Question

Using a graph paper, draw a histogram and estimate the mode for the following frequency distribution: [3] Class interval 0 – 10 10 – 20 20 – 30 30 – 40 40 – 50 50 – 60 Frequency 2 8 10 5 4 3

Answer 1

The mode for the given data is 20.86.

Step-by-step explanation:

We are given with the following frequency distribution data;

        Class Interval                            Frequency (f)
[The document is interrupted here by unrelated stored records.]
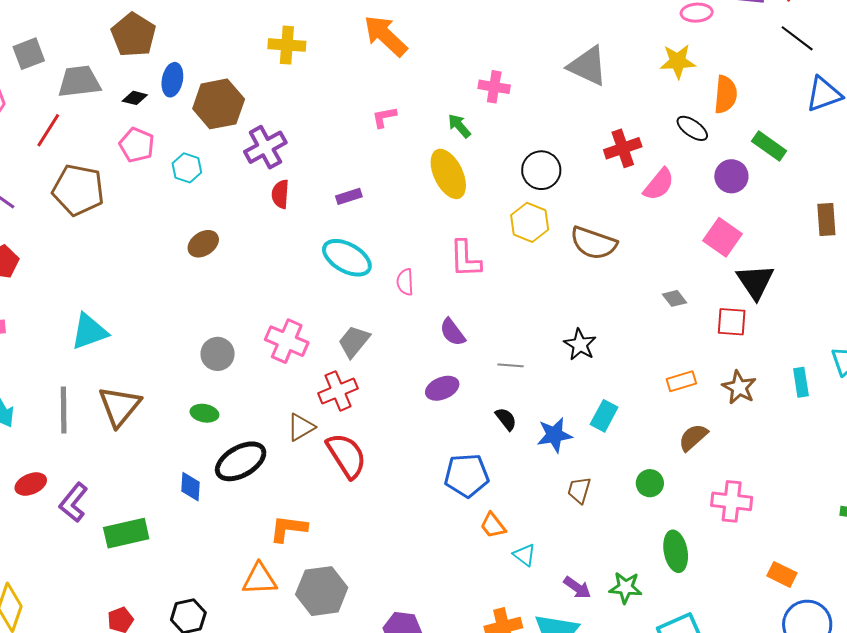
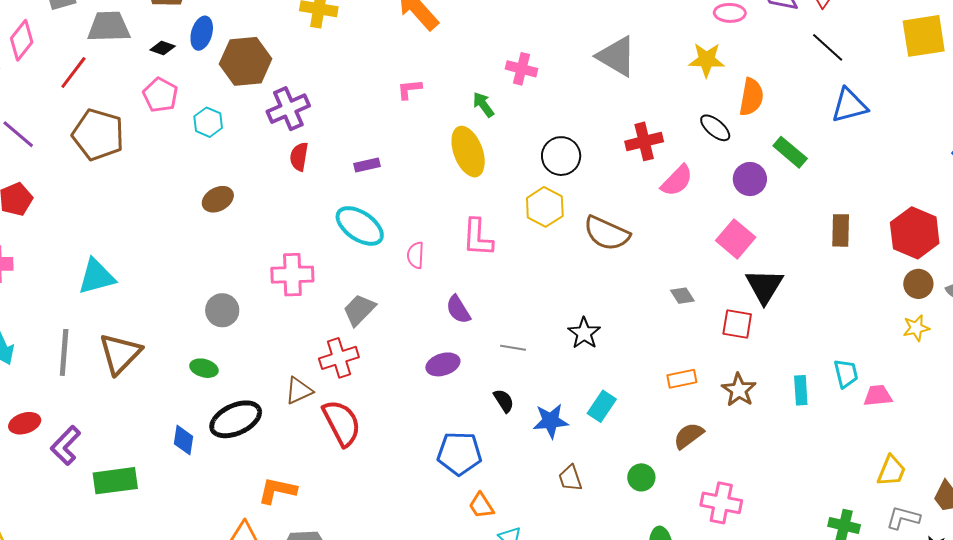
pink cross: (287, 341) -> (292, 275), moved, turned -30
brown trapezoid: (579, 490) -> (570, 478), turned -40

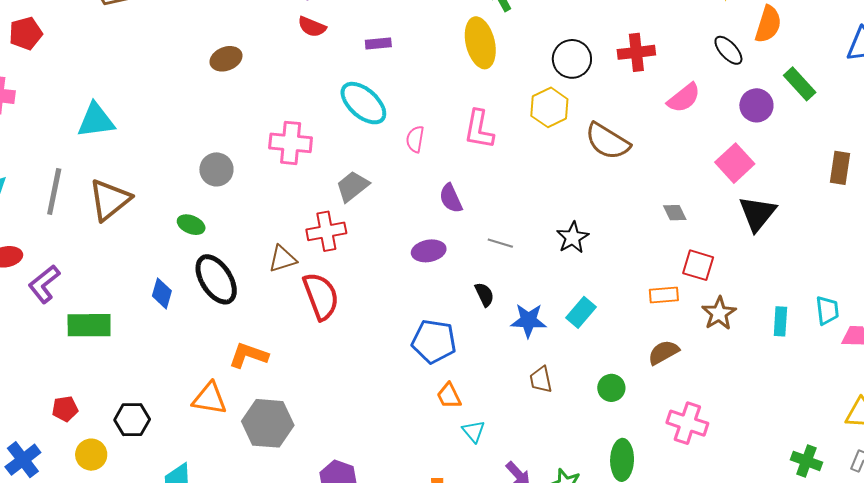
red cross: (644, 141) -> (636, 52), moved
red semicircle: (299, 157) -> (312, 27), turned -84
red square: (737, 324) -> (698, 265), moved
black ellipse: (236, 419) -> (216, 279), turned 75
              0 - 10                                            2

             10 - 20                                           8

             20 - 30                                         10

             30 - 40                                          5

             40 - 50                                          4

             50 - 60                                          3

Firstly, it is clear from the data that the highest frequency is 10, this means that the modal class of our data is 20 - 30.

Now, the formula for finding the mode of any grouped frequency distribution is given by;

               Mode  =  $x_L+\frac{f_m-f_m_-_1}{(f_m-f_m_-_1)+(f_m-f_m_+_1)} \times h$

where, $x_L$ = lower limit of the modal class = 20

            $f_m$ = frequency of the modal class = 10

            $f_m_-_1$ = frequency just above the modal class = 8

           $f_m_+_1$ = frequency just below the modal class = 5

               h = width of the class interval = 10

So, Mode  =  $20+\frac{10-8}{(10-8)+(10-5)} \times 10$

                 =  $20+\frac{2}{2+5} \times 10$

                 =  20 + 2.86 = 20.86 ≈ 21.

Hence, the mode for the given frequency distribution is 20.86.